**THE PROBLEM**
Your answer should consist of every line in the records that holds "Ihnen".

**DATASET CONTENT**
'''

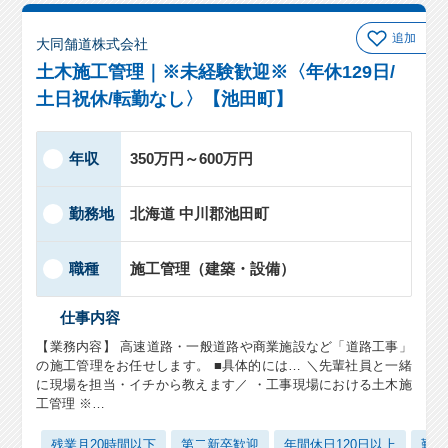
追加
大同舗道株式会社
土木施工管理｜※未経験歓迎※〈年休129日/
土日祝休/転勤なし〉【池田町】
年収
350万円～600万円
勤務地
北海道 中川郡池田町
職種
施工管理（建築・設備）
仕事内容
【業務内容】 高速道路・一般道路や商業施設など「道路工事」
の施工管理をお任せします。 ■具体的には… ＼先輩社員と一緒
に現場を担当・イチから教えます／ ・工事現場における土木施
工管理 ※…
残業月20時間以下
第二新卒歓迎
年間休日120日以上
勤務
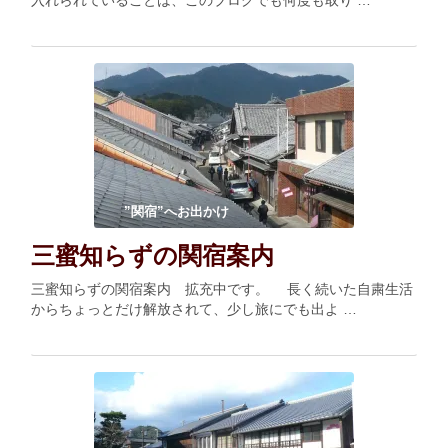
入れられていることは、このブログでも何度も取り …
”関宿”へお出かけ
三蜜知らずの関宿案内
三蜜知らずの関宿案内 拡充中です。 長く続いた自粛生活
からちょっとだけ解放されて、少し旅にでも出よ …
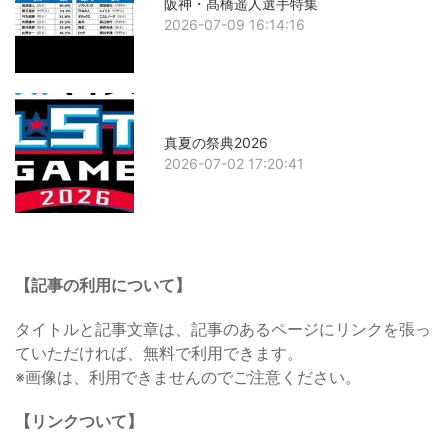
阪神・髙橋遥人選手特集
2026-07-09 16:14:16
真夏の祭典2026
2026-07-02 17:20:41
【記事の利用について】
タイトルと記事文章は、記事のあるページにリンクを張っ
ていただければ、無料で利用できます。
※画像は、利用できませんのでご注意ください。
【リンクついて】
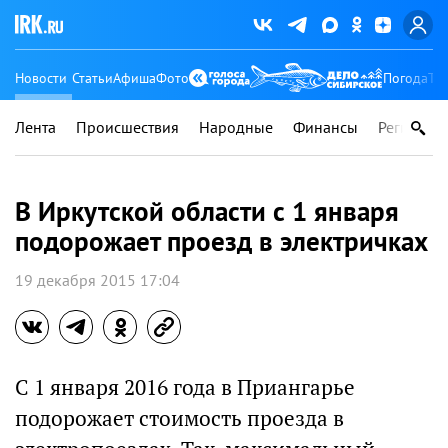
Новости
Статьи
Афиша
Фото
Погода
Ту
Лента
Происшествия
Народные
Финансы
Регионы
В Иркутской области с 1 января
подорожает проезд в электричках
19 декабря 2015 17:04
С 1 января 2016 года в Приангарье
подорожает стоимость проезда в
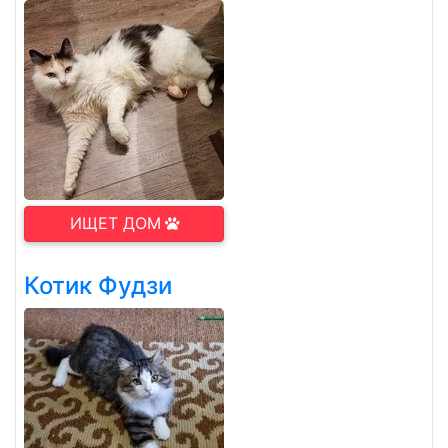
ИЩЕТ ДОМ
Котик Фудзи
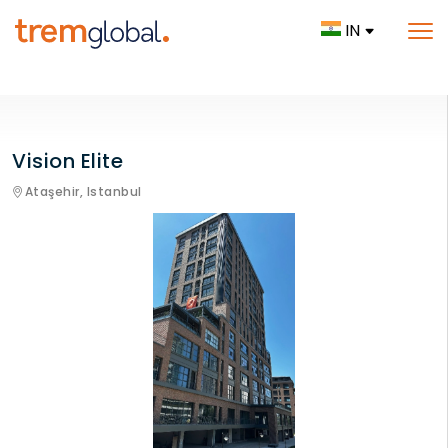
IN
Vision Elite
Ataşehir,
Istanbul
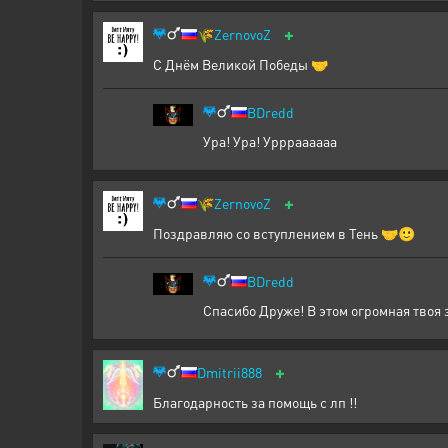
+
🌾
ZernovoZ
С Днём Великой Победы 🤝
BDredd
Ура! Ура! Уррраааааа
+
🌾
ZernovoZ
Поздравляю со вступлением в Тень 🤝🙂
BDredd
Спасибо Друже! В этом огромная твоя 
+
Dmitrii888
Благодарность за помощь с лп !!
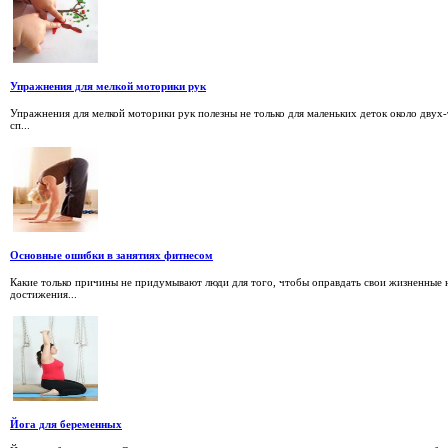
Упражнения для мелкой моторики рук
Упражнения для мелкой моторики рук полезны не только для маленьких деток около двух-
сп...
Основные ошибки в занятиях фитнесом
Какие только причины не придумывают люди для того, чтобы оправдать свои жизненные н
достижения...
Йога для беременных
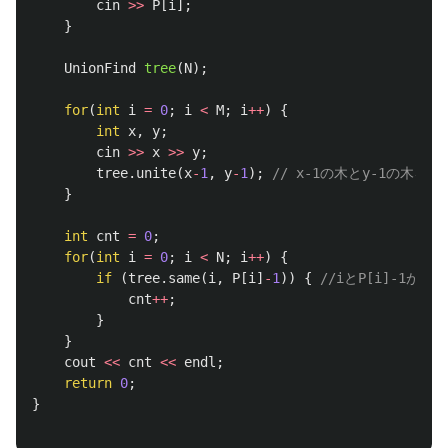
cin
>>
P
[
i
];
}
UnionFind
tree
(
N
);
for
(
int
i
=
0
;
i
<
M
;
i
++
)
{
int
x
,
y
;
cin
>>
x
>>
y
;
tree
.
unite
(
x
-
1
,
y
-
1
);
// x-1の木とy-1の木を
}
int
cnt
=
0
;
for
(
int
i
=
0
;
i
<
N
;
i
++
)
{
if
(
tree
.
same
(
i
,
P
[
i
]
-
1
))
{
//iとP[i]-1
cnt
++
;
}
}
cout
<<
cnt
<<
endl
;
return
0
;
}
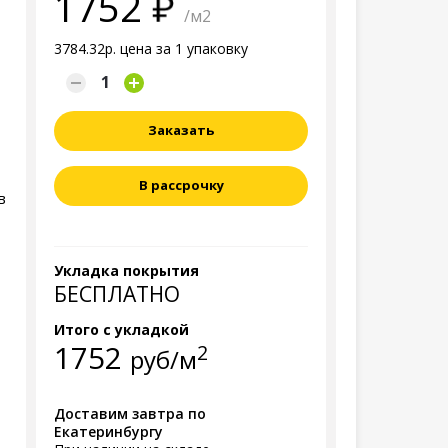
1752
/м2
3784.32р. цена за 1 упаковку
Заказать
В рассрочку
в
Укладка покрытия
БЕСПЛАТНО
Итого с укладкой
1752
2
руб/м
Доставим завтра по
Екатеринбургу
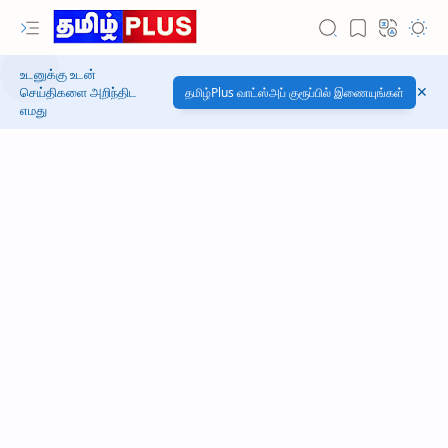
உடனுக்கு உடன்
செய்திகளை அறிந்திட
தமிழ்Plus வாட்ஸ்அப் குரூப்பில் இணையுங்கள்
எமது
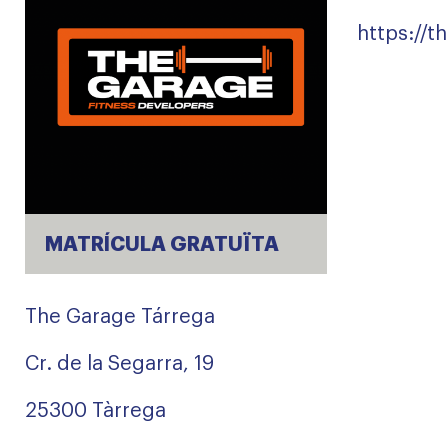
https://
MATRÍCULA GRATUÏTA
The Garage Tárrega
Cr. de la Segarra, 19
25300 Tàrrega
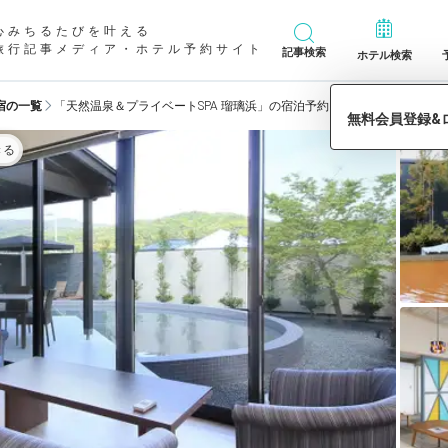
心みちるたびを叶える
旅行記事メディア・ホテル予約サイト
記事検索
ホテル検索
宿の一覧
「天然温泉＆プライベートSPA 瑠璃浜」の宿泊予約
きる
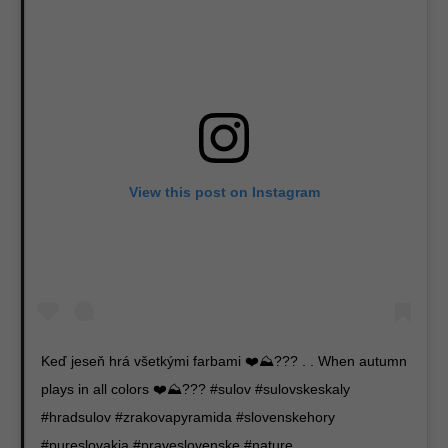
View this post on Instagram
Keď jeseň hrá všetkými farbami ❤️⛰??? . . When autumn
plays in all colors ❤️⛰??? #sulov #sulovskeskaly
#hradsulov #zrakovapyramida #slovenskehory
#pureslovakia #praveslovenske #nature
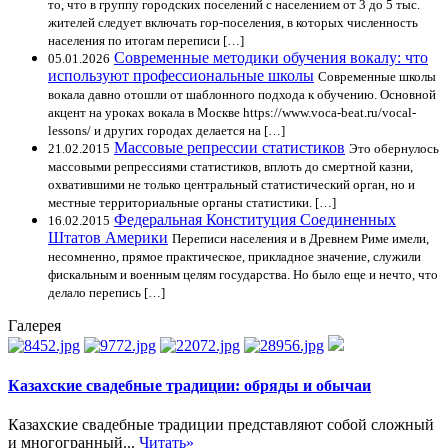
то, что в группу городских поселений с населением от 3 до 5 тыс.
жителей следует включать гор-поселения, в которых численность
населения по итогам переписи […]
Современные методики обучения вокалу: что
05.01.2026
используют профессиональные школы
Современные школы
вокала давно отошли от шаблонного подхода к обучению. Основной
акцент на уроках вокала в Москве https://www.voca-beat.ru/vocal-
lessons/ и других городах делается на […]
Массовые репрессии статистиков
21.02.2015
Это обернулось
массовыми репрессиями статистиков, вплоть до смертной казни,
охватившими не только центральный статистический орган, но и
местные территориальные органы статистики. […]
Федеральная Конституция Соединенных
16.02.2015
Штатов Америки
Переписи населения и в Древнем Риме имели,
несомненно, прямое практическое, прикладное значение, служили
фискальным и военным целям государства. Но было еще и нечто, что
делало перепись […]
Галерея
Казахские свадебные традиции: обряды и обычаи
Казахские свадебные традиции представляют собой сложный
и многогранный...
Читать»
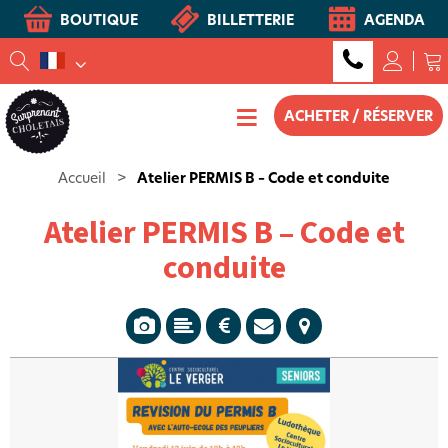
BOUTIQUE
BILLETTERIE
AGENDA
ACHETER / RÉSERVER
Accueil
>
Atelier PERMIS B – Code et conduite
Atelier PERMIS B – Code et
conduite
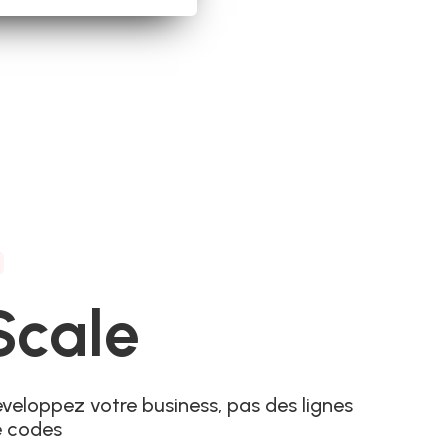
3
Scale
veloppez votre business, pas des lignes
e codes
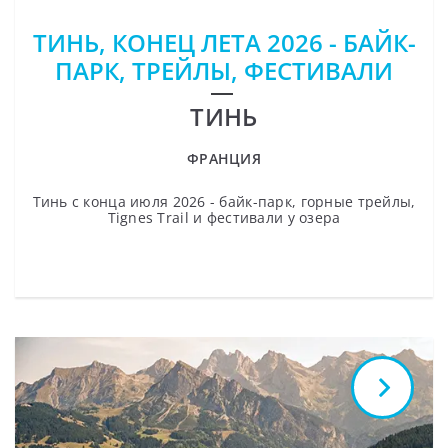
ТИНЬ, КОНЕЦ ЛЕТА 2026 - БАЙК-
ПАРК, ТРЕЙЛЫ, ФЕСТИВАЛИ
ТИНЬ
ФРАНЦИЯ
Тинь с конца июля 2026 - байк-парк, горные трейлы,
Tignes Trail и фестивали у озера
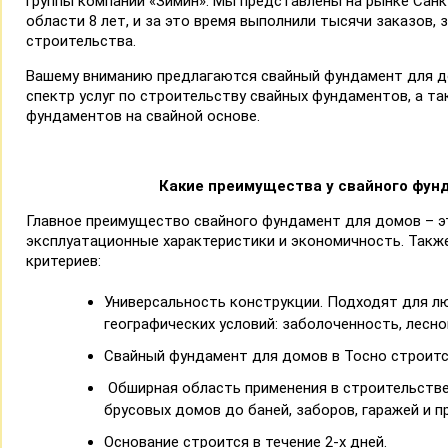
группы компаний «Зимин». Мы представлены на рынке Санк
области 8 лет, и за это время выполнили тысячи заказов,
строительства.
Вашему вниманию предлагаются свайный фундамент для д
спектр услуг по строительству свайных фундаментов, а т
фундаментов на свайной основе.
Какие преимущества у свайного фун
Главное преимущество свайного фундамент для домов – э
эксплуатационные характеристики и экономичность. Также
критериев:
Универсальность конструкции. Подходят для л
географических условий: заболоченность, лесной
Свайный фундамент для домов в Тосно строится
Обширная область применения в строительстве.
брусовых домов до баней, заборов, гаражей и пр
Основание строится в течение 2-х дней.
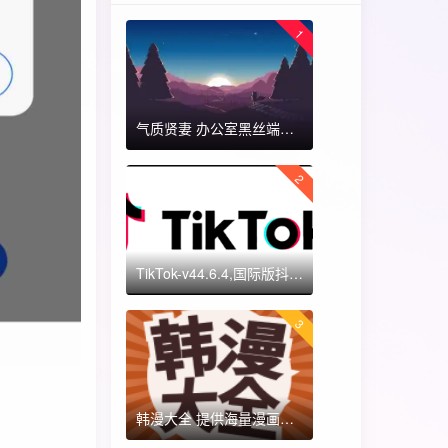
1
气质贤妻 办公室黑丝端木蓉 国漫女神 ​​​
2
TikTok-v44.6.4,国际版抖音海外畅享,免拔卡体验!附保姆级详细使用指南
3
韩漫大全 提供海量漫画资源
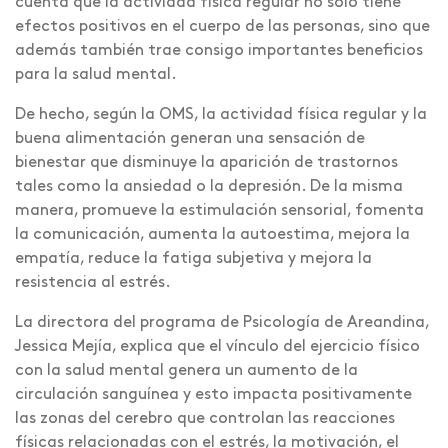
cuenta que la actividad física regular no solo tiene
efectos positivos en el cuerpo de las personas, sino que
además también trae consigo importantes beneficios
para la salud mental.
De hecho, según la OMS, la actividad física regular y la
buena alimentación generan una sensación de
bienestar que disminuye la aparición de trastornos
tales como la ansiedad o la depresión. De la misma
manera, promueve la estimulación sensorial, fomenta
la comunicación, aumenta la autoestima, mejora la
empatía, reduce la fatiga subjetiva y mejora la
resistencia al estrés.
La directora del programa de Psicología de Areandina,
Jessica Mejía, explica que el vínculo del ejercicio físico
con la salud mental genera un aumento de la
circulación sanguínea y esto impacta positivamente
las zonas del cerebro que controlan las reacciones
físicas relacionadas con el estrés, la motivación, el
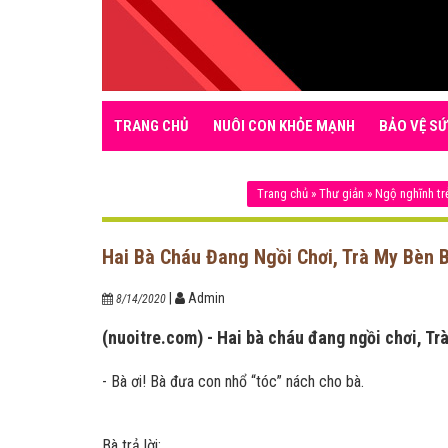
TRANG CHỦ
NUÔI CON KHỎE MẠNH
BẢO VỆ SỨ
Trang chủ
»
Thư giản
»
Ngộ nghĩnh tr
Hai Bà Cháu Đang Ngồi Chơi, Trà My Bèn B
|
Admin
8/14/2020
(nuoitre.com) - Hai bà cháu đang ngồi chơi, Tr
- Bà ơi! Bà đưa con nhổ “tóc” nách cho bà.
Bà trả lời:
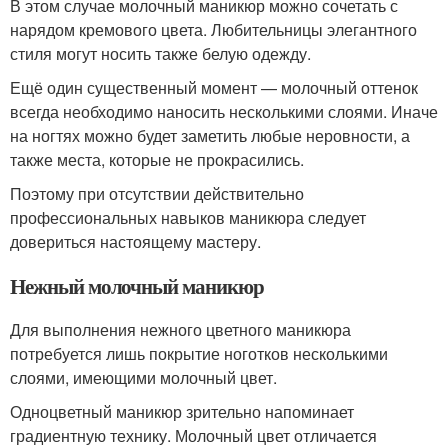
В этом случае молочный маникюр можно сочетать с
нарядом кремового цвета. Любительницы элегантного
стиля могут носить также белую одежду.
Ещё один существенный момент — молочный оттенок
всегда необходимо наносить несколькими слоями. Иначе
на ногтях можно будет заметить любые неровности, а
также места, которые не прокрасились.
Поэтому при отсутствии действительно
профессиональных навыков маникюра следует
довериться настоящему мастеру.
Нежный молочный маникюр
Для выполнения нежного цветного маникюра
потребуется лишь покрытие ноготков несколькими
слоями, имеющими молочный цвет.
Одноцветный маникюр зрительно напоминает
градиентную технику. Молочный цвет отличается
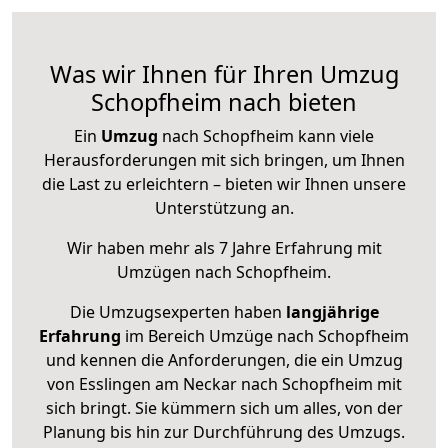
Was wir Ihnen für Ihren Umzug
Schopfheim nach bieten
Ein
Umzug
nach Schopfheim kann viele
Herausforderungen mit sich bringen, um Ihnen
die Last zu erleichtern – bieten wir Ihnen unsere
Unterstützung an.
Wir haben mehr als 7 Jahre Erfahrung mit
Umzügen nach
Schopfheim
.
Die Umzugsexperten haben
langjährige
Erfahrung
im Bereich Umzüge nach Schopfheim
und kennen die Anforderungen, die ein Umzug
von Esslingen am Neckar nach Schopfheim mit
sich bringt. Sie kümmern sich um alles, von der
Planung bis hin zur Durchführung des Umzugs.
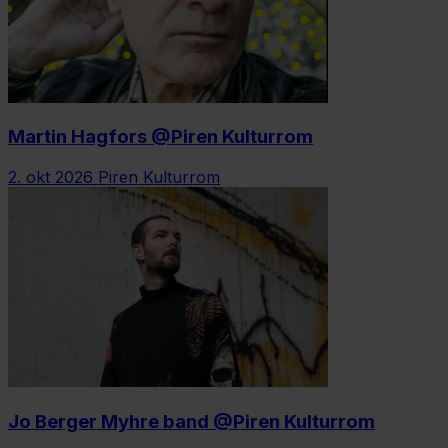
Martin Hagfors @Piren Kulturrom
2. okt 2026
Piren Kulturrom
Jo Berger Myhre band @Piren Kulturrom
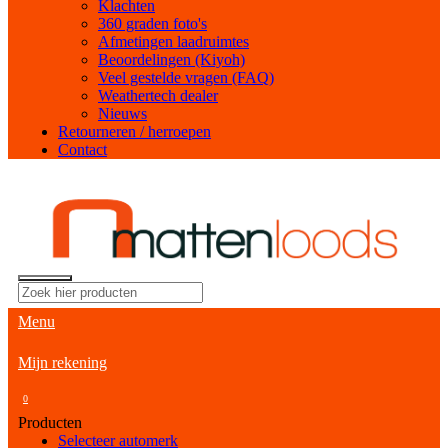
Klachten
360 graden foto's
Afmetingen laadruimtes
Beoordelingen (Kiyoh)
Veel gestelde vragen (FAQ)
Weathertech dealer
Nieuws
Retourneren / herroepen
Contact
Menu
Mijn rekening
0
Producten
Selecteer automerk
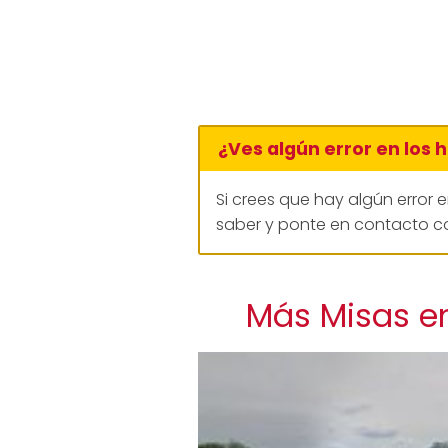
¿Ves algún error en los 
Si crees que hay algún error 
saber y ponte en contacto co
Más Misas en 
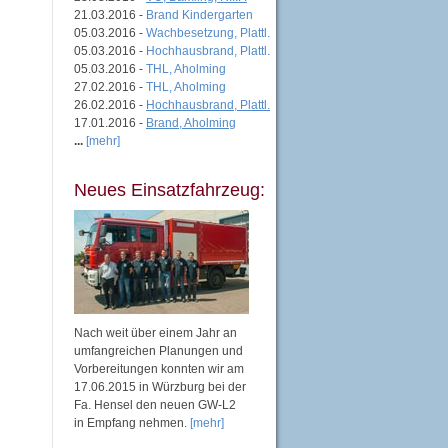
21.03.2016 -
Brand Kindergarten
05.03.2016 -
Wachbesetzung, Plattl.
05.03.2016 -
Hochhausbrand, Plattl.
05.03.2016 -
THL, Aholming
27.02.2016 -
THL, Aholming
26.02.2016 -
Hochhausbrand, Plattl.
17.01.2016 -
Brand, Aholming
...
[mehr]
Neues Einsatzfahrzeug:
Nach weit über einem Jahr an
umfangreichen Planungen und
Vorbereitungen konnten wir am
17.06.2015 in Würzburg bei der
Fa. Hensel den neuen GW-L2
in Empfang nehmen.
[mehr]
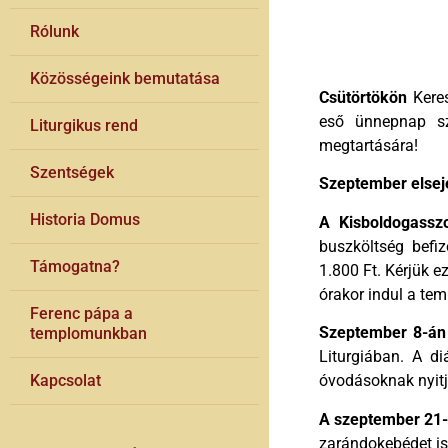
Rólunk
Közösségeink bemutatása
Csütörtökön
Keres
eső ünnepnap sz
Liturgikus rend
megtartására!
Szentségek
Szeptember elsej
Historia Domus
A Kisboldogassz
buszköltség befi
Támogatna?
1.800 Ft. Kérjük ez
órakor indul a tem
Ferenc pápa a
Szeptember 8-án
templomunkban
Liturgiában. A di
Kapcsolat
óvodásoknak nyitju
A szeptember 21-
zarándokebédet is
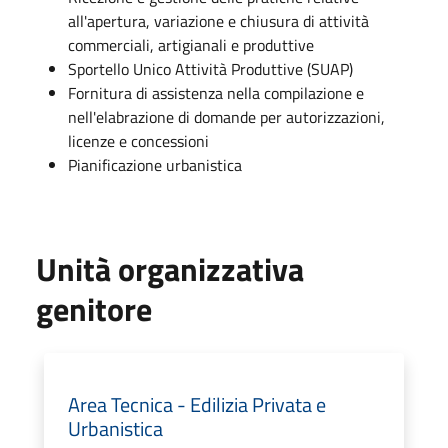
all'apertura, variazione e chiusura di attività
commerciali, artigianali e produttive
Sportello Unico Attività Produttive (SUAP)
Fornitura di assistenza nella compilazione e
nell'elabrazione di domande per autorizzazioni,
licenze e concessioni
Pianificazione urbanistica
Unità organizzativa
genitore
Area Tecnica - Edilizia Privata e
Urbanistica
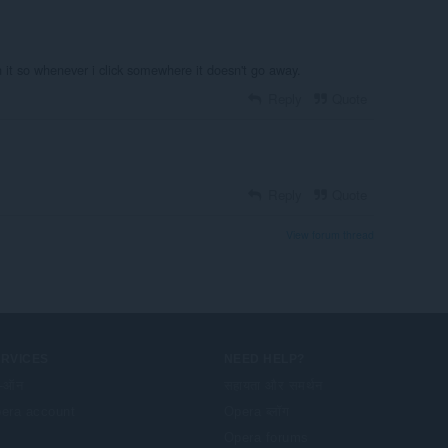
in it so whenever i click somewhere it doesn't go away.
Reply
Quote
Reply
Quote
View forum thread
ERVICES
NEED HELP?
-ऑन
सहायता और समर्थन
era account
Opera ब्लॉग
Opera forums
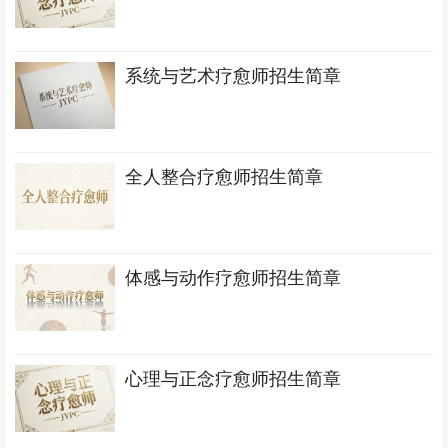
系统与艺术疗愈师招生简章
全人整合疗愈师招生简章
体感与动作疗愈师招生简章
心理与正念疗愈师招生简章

'''

**ANSWER TO THIS PROBLEM**
Was wir Ihnen für Ihren Umzug
Herausforderungen mit sich bringen, um Ihnen
die Last zu erleichtern – bieten wir Ihnen unsere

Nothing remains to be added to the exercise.